When you can answer each of these questions, you can devise an Android testing routine that aligns with the type of app you need to test, the types of environments your users run, and the aspects of the app that are most important to test.

Android Testing Best Practices

There are several steps you can take to make Android testing as fast and efficient as possible:

  • Automate, automate, automate: While some amount of manual testing is unavoidable, you should strive to automate Android tests where possible. This may seem obvious, but some teams fall into the trap of performing too many manual tests because the initial investment required to write automated tests feels too intimidating. The reality is that, once your automated tests are written, you’ll exponentially increase the speed at which you can test and the quality of your apps – so a little upfront effort is well worth it.

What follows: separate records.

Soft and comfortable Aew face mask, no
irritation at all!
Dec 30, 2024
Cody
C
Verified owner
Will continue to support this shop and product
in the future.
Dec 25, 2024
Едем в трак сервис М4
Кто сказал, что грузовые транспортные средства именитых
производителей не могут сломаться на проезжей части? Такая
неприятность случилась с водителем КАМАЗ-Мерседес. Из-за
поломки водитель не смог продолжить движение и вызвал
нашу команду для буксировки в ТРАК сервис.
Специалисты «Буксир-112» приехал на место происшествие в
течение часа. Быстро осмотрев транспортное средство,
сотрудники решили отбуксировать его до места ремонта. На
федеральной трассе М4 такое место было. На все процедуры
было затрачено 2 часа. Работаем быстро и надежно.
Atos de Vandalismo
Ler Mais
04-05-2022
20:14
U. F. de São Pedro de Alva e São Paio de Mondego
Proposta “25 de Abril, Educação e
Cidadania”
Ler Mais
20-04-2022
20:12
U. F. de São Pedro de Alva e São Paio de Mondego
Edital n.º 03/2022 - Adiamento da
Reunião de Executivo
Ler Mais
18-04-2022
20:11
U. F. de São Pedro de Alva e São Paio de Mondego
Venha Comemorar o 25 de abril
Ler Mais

  • Find the “sweet spot” for the number of tests: Again, you can’t expect to test every kind of configuration. But you also don’t want to test too few. You need to figure out what the sweet spot is in this regard. Consider your app and user base, and think strategically about how many configurations you can reasonably test for. If you can cover at least 80 percent of all configurations in your tests, you are doing pretty well. 90 percent is even better, and 95 percent places you above and beyond.

  • Use emulators sparingly: Emulators let you run tests in virtual software environments rather than on real mobile hardware. Although emulators can simplify some types of tests, and are useful earlier in the testing process, it’s a best practice to ensure that you run tests on real hardware devices before deploying software to your users.

  • Test every time code changes: When a test fails, you can fix the issue much faster if you know which code commit triggered it. That’s why continuously testing every time your code changes is a best practice: it improves app quality and reduces developer effort.

  • Make testing a collective effort: Testing shouldn’t be the province of QA engineers alone. Developers, designers, end-user support teams, and more should all be looped into the process. Even if they don’t run tests day-to-day, these other stakeholders can provide guidance about what to test for, as well as which devices and configurations to prioritize.

  • Lean toward open source testing: While proprietary test libraries may be useful for certain types of applications, using open source test frameworks like Selenium, Appium, and Espresso is a best practice. It maximizes test flexibility and ensures you won’t be left in the lurch in the event that a vendor stops developing a proprietary test library.